O processo de produção mudou muito e a bula do cardeal caducou, mas a mortadela segue no radar das leis europeias. O produto rotulado como mortadella di Bologna tem a chancela de um selo IGP – sigla de Indicação Geográfica Protegida –, que estipula a procedência, a composição e os procedimentos na fabricação do embutido.
Para receber o selo IGP de mortadela “oficial”, a mortadella bologna não precisa ter sido produzida, necessariamente, na região, mas só pode conter carne suína proveniente de porcos italianos. Não é permitido usar carne de outros animais nem porcos de outros países.

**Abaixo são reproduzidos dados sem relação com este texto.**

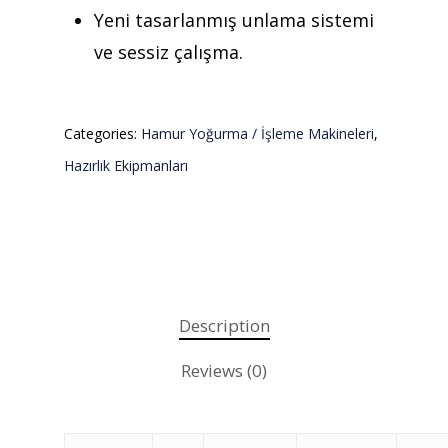
Yeni tasarlanmış unlama sistemi
ve sessiz çalışma.
Categories:
Hamur Yoğurma / İşleme Makineleri
,
Hazırlık Ekipmanları
Description
Reviews (0)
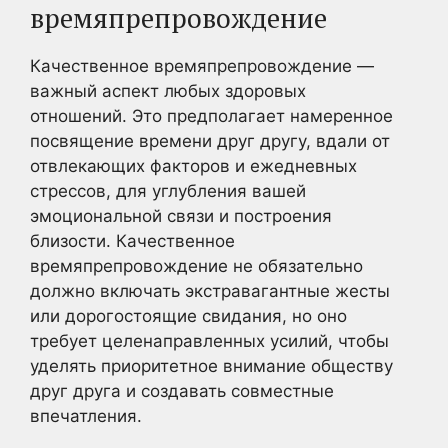
времяпрепровождение
Качественное времяпрепровождение —
важный аспект любых здоровых
отношений. Это предполагает намеренное
посвящение времени друг другу, вдали от
отвлекающих факторов и ежедневных
стрессов, для углубления вашей
эмоциональной связи и построения
близости. Качественное
времяпрепровождение не обязательно
должно включать экстравагантные жесты
или дорогостоящие свидания, но оно
требует целенаправленных усилий, чтобы
уделять приоритетное внимание обществу
друг друга и создавать совместные
впечатления.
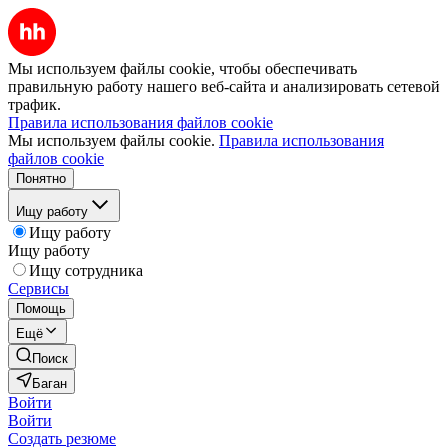
Мы используем файлы cookie, чтобы обеспечивать
правильную работу нашего веб-сайта и анализировать сетевой
трафик.
Правила использования файлов cookie
Мы используем файлы cookie.
Правила использования
файлов cookie
Понятно
Ищу работу
Ищу работу
Ищу работу
Ищу сотрудника
Сервисы
Помощь
Ещё
Поиск
Баган
Войти
Войти
Создать резюме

Davide Simoni aprendeu a fazer mortadela com Ennio Pasquini, já morto, a maior autoridade no embutido de Bolonha – e, consequentemente, do mundo. Ele não faz segredo com a sua receita. As carnes são resfriadas a zero grau para otimizar a moagem; depois misturam-se cubos de gordura e as especiarias; a mistura é ensacada numa pele de bexiga suína ou bovina, a depender do tamanho da mortadela. A bexiga é amarrada com barbante e cozinha no vapor a 75 ºC por 20 horas. Eccola! Mangia la mortadella!
Os ingredientes são poucos. Carne do ombro e tripas de porco. Gordura da papada, que só derrete em temperaturas altas. Alho, pimenta branca e semente de coentro. Por último, mas não menos importante, sal. É com o sal que a história da mortadela começa.